3.         For shoulder joint instability, quadrant test can be used, which is provocative in nature. Mere pain can be indicative of impingement. Whereas increased muscle guarding and apprehension preventing the completion of the test by the patient, or a dislocation of the joint may indicate gross instability. For capsular/ligamentous laxity, we can use laxity tests. The load and shift test for anterior joint laxity, sulcus sign for inferior laxity and a posterior force applied to a flexed and adducted arm is used to test for posterior joint laxity.

4.         For biceps and labral related problem, we can use Speed’s test and O’Brien’s test.

5.         For GIRD, we can compare internal rotation range of motion between the painful and non-painful shoulder. There should be no difference in deficits greater than twenty degrees. Also, cross-body adduction can be compared to make sure it is equal on both sides.

As always, to rule-in pathology it is always a good idea to compare results from a cluster of tests, rather than depending solely on a single test.

 Shoulder Rehabilitation for the injured athlete

In the acute stage, following injury the goal is to minimize or prevent further damage to the injured tissues and control pain. Towards this end, rest and application of ice is warranted to control inflammation. If the athlete is not in a lot of pain and the tissues are not highly irritable, then activity modification can be a better choice over activity cessation. Isometric exercises can be performed to maintain strength and blood supply and prevent muscle atrophy.

During the intermediate phase, exercises can be progressed to isotonic exercises provided that the inflammation is absent. Depending on the nature of sport, as in baseball pitching, eccentric exercises can be given preference over concentric exercises. Balance exercises for the shoulder and plyometrics can be added to further challenge the cuff muscles. Exercises must be progressed from closed-chain exercises to open-chain exercises. Again, depending on the sport, the preference can be altered. Irrespective of the presence or absence of scapular dyskinesia, it is always to a good idea to pay attention to the scapular muscles. It should not be forgotten that the scapula is the link between the trunk and the upper extremity. Therefore, the scapula not only requires adequate mobility, but also stability for the proper transmission of forces from the lower extremity. The trunk and hip also need to have good rotational mobility as they help with power generation. Failing which, the burden would be borne by the shoulder muscles, leading to fatigue and over time, degenerative changes. In case of GIRD, stretching of the posterior capsule, improving posterior joint glide and strengthening of the external rotators should be the primary focus. In case of shoulder instabilities, the cuff muscles need to be strengthened and the deltoid activity minimized. In case of atraumatic multi-directional instability, the choice of exercises would be closed-chain over open-chain. In cases of impingement, stretching of pectoralis minor and levator scapulae muscles can help increase the subacromial space and thereby reducing/preventing external impingement.

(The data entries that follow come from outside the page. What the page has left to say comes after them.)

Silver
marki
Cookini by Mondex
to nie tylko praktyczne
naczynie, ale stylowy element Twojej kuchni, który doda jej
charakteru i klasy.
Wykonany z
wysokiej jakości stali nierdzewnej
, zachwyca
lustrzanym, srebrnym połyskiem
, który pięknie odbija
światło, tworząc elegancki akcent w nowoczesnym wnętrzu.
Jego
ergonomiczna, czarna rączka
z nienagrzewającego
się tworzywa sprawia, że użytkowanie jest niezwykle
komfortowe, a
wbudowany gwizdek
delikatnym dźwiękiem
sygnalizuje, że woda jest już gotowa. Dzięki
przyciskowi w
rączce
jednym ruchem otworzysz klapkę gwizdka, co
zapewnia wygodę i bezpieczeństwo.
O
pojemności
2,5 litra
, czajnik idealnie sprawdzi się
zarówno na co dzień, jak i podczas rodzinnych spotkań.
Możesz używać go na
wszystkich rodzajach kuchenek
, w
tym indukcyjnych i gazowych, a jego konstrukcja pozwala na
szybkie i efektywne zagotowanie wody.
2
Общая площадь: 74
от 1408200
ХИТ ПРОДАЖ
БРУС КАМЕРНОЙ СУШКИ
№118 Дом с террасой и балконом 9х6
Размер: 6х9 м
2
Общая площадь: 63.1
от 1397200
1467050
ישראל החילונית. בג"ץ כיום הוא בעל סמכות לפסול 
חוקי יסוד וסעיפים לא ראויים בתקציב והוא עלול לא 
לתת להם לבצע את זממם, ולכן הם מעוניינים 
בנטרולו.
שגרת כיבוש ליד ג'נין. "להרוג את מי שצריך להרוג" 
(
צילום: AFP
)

During the advanced phase, the focus is on boosting the endurance and power of these shoulder muscles and promoting sports-specific movements.

The final phase is return to play making sure that the athlete is safe to play again in coordination with the other healthcare team, ensuring good physical and mental health.

Conclusion

One of the most important factors in successful shoulder rehabilitation is ensuring that the rehabilitation program is tailored to the individual’s needs. Depending on the type and severity of the injury, the rehabilitation program may include stretching, strengthening, balance, and/or functional exercises.